Increasing the labour market relevance of VET provision and reducing skills mismatches and shortages in the new booming "Sharing Economy" sector.



The collaborative economy is developing rapidly. The take up of collaborative business models has been particularly widespread in certain sectors, such as transport, accommodation and professional services, but is growing across the whole economy.


The collaborative economy creates new opportunities for services providers, innovative entrepreneurs and existing companies. It leads to greater choice for consumers, and often lower prices in the market. It can also contribute to increasing economic, social and environmental value of idle assets and resources, and increasing employment through more flexible job schedules. In some cases, the emergence of new business models impacts existing markets, creating tensions with existing goods and services providers. In part this stems from uncertainty relating to applicable regulation, e.g. on licensing, consumer protection, taxation, social security and employment models.

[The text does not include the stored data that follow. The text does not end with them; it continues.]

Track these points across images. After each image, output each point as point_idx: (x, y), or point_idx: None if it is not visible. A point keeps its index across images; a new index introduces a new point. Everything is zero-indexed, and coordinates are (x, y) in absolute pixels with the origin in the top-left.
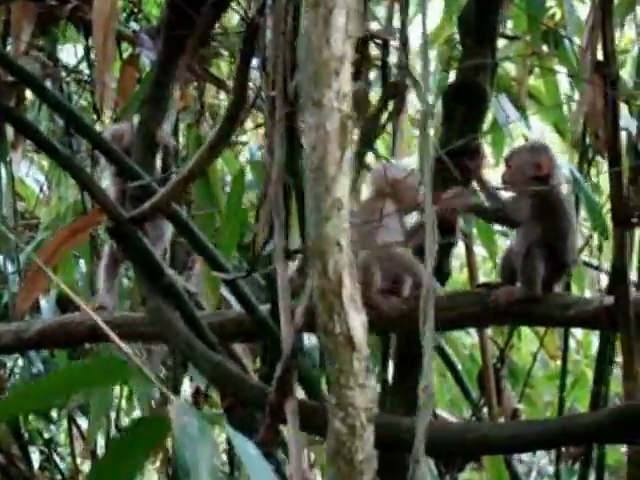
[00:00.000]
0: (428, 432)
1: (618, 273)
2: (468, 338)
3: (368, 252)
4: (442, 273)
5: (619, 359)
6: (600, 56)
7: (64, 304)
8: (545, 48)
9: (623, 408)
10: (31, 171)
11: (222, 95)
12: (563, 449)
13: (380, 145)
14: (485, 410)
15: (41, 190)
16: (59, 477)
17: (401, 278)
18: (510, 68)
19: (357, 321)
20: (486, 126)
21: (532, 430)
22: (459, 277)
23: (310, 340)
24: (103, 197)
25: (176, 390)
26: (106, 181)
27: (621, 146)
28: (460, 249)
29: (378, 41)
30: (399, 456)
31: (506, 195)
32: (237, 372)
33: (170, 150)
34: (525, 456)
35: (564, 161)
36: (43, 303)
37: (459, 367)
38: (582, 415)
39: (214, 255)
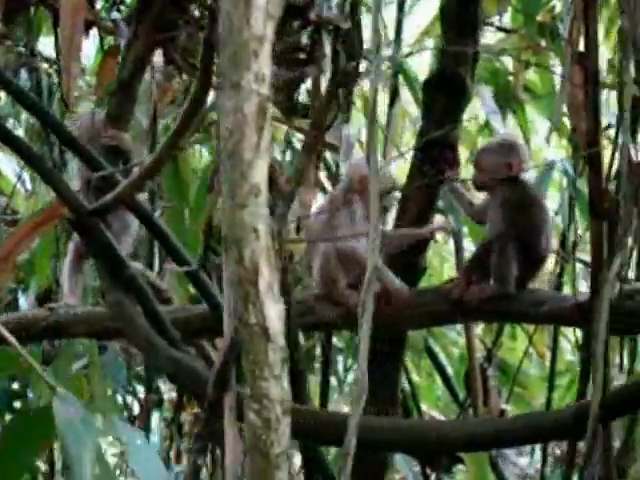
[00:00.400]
0: (386, 429)
1: (595, 268)
2: (460, 337)
3: (330, 246)
4: (417, 270)
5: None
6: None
7: (44, 300)
8: (543, 42)
9: (587, 405)
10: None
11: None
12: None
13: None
14: (472, 411)
15: (20, 182)
16: None
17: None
18: (507, 62)
19: (273, 311)
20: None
21: (492, 428)
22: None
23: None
24: (64, 188)
25: (150, 388)
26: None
27: (601, 139)
28: (450, 245)
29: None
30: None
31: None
32: (197, 369)
33: (131, 156)
34: (520, 459)
35: (559, 157)
36: (22, 299)
37: (448, 367)
38: (547, 413)
39: (177, 248)
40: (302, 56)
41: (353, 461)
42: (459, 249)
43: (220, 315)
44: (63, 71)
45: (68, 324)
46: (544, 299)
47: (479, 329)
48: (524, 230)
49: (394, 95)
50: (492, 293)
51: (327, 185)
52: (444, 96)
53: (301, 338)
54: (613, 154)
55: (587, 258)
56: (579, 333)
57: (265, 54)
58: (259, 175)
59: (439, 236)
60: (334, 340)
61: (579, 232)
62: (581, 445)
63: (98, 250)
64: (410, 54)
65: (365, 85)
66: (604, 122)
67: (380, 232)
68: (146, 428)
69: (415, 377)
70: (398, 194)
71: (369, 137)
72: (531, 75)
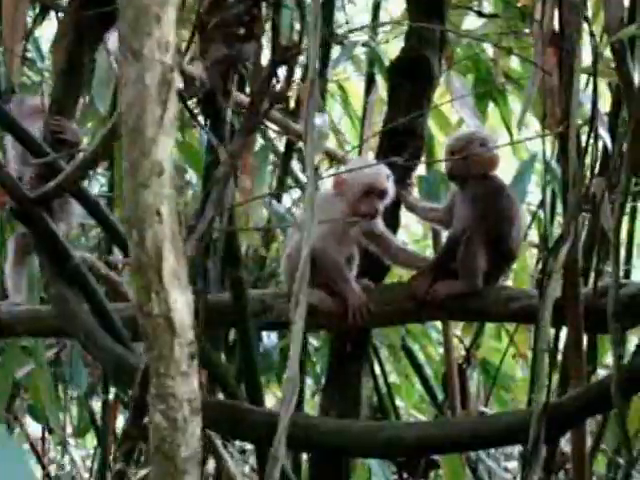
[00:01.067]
0: (332, 431)
1: (568, 264)
2: (441, 336)
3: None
4: (381, 266)
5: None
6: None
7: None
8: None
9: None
10: None
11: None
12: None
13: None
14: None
15: None
16: None
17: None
18: (489, 49)
19: (180, 301)
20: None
21: (441, 431)
22: None
23: (270, 339)
24: (5, 176)
25: (106, 389)
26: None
27: (576, 126)
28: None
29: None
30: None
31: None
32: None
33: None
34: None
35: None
36: None
37: (427, 367)
38: (504, 415)
39: (125, 238)
40: (241, 31)
41: (318, 464)
42: (437, 241)
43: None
44: (6, 52)
45: (12, 323)
46: (515, 296)
47: (458, 328)
48: (494, 223)
49: (370, 83)
50: (459, 290)
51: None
52: (410, 80)
53: (274, 338)
54: (587, 141)
55: None
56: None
57: (169, 20)
58: (162, 152)
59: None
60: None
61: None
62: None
63: (40, 240)
64: (386, 42)
65: (342, 74)
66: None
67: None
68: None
69: (394, 377)
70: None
71: (308, 102)
72: (513, 63)
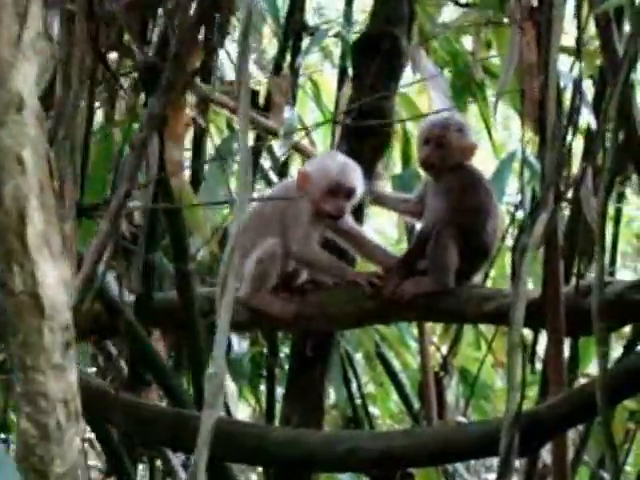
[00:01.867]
0: (288, 441)
1: (546, 260)
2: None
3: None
4: (346, 259)
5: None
6: None
7: None
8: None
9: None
10: None
11: None
12: None
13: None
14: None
15: None
16: None
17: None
18: (468, 42)
19: (51, 276)
20: None
21: (407, 442)
22: None
23: (241, 345)
24: None
25: None
26: None
27: (555, 109)
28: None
29: None
30: None
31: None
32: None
33: None
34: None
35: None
36: None
37: (403, 375)
38: (476, 424)
39: None
40: None
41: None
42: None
43: (115, 312)
44: None
45: None
46: (489, 295)
47: (435, 335)
48: (469, 216)
49: (342, 76)
50: (428, 288)
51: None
52: (375, 59)
53: (245, 345)
54: (568, 124)
55: None
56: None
57: None
58: (23, 82)
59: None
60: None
61: None
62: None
63: None
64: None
65: (314, 69)
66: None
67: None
68: None
69: (370, 386)
70: None
71: (240, 52)
72: (493, 56)
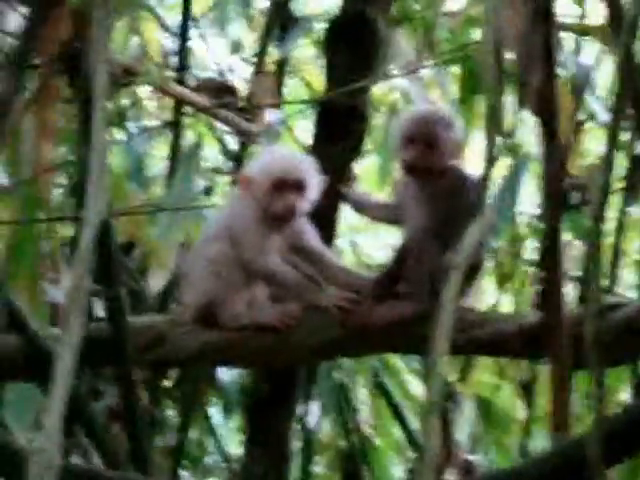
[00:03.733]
0: None
1: (549, 275)
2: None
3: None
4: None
5: None
6: None
7: None
8: None
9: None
10: None
11: None
12: None
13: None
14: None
15: None
16: None
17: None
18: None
19: None
20: None
21: None
22: None
23: (229, 374)
24: None
25: None
26: None
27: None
28: None
29: None
30: None
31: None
32: None
33: None
34: None
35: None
36: None
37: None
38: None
39: None
40: None
41: None
42: None
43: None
44: None
45: None
46: (479, 320)
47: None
48: (455, 228)
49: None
50: (406, 313)
51: None
52: (349, 45)
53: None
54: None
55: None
56: None
57: None
58: None
59: None
60: None
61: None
62: None
63: None
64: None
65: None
66: None
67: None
68: None
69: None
70: None
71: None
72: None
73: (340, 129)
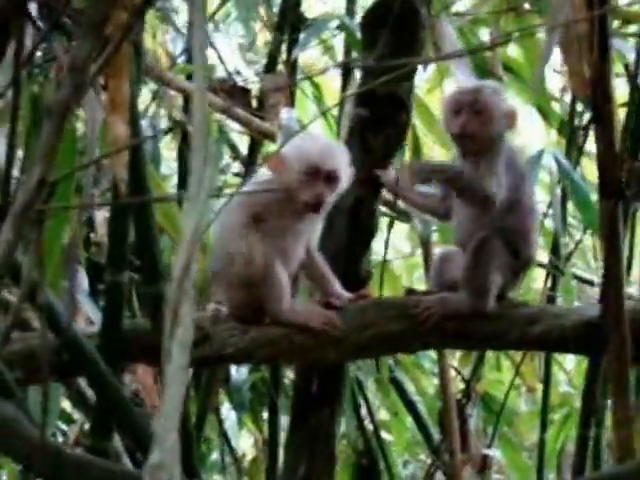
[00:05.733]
0: None
1: (608, 269)
2: (436, 367)
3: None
4: (357, 275)
5: None
6: None
7: None
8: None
9: None
10: None
11: None
12: None
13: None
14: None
15: None
16: None
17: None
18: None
19: None
20: None
21: None
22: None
23: (239, 372)
24: None
25: None
26: None
27: (612, 85)
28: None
29: None
30: None
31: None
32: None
33: None
34: None
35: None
36: None
37: (420, 403)
38: None
39: None
40: None
41: None
42: (429, 258)
43: (71, 342)
44: None
45: None
46: (535, 316)
47: (455, 358)
48: (519, 219)
49: (347, 75)
50: (462, 308)
51: None
52: (389, 34)
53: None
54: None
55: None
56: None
57: None
58: None
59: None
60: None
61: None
62: None
63: None
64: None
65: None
66: None
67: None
68: None
69: (383, 414)
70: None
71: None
72: (513, 51)
73: (381, 118)
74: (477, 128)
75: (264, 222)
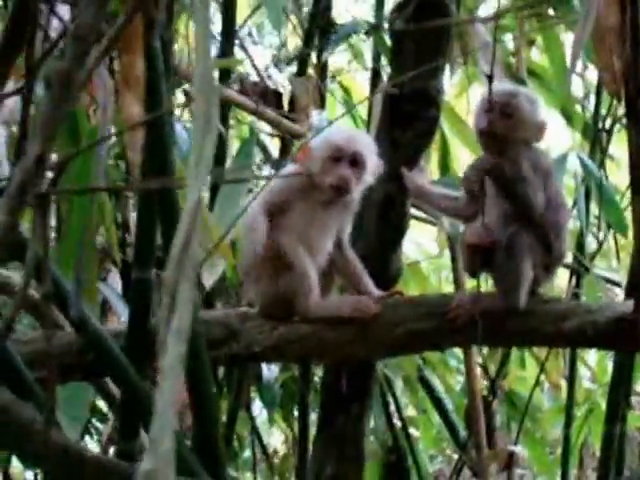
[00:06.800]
0: None
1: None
2: (462, 365)
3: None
4: (387, 273)
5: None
6: None
7: None
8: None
9: None
10: None
11: None
12: None
13: None
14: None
15: None
16: None
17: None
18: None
19: None
20: None
21: None
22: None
23: (270, 370)
24: None
25: None
26: None
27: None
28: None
29: None
30: None
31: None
32: (23, 420)
33: None
34: None
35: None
36: None
37: (447, 400)
38: None
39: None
40: None
41: None
42: (456, 259)
43: (93, 342)
44: None
45: None
46: (568, 311)
47: (480, 355)
48: (551, 214)
49: (375, 77)
50: (494, 306)
51: None
52: (419, 30)
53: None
54: None
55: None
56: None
57: None
58: None
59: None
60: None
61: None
62: None
63: None
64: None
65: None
66: None
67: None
68: None
69: (411, 411)
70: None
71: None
72: (537, 56)
73: (409, 115)
74: (503, 130)
75: (286, 213)
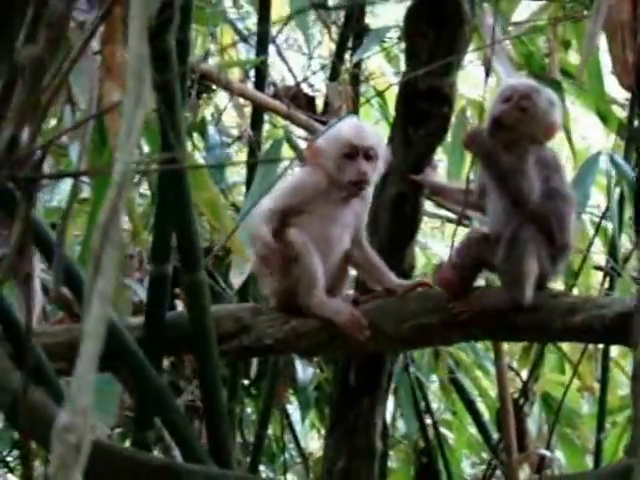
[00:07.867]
0: None
1: None
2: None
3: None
4: (400, 269)
5: None
6: None
7: None
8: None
9: None
10: None
11: None
12: None
13: None
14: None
15: None
16: None
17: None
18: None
19: None
20: None
21: None
22: None
23: (306, 372)
24: None
25: None
26: None
27: None
28: None
29: None
30: None
31: None
32: (38, 406)
33: None
34: None
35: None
36: None
37: (480, 403)
38: None
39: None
40: None
41: None
42: None
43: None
44: None
45: None
46: (576, 305)
47: (514, 358)
48: (554, 207)
49: None
50: (499, 303)
51: None
52: (432, 27)
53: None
54: None
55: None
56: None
57: None
58: None
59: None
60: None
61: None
62: None
63: None
64: None
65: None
66: None
67: None
68: None
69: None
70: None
71: None
72: (572, 57)
73: (422, 112)
74: (514, 122)
75: (303, 213)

Some Member States and local authorities have begun to react to the regulatory challenges posed by the collaborative economy in a varied and often ad hoc way, thus risking the creation of an uneven playing field for companies across different Member States or across regions within the same Member State. The Commission has already received a number of complaints in relation to regulatory measures taken in some Member States.

A clear and adequate regulatory environment is essential to ensure that the benefits of the collaborative economy fully materialise. Divergent approaches and hasty regulatory responses may lead to the fragmentation of the Single Market and to the under-exploitation of the opportunities that the collaborative economy offers to entrepreneurs and consumers in the EU.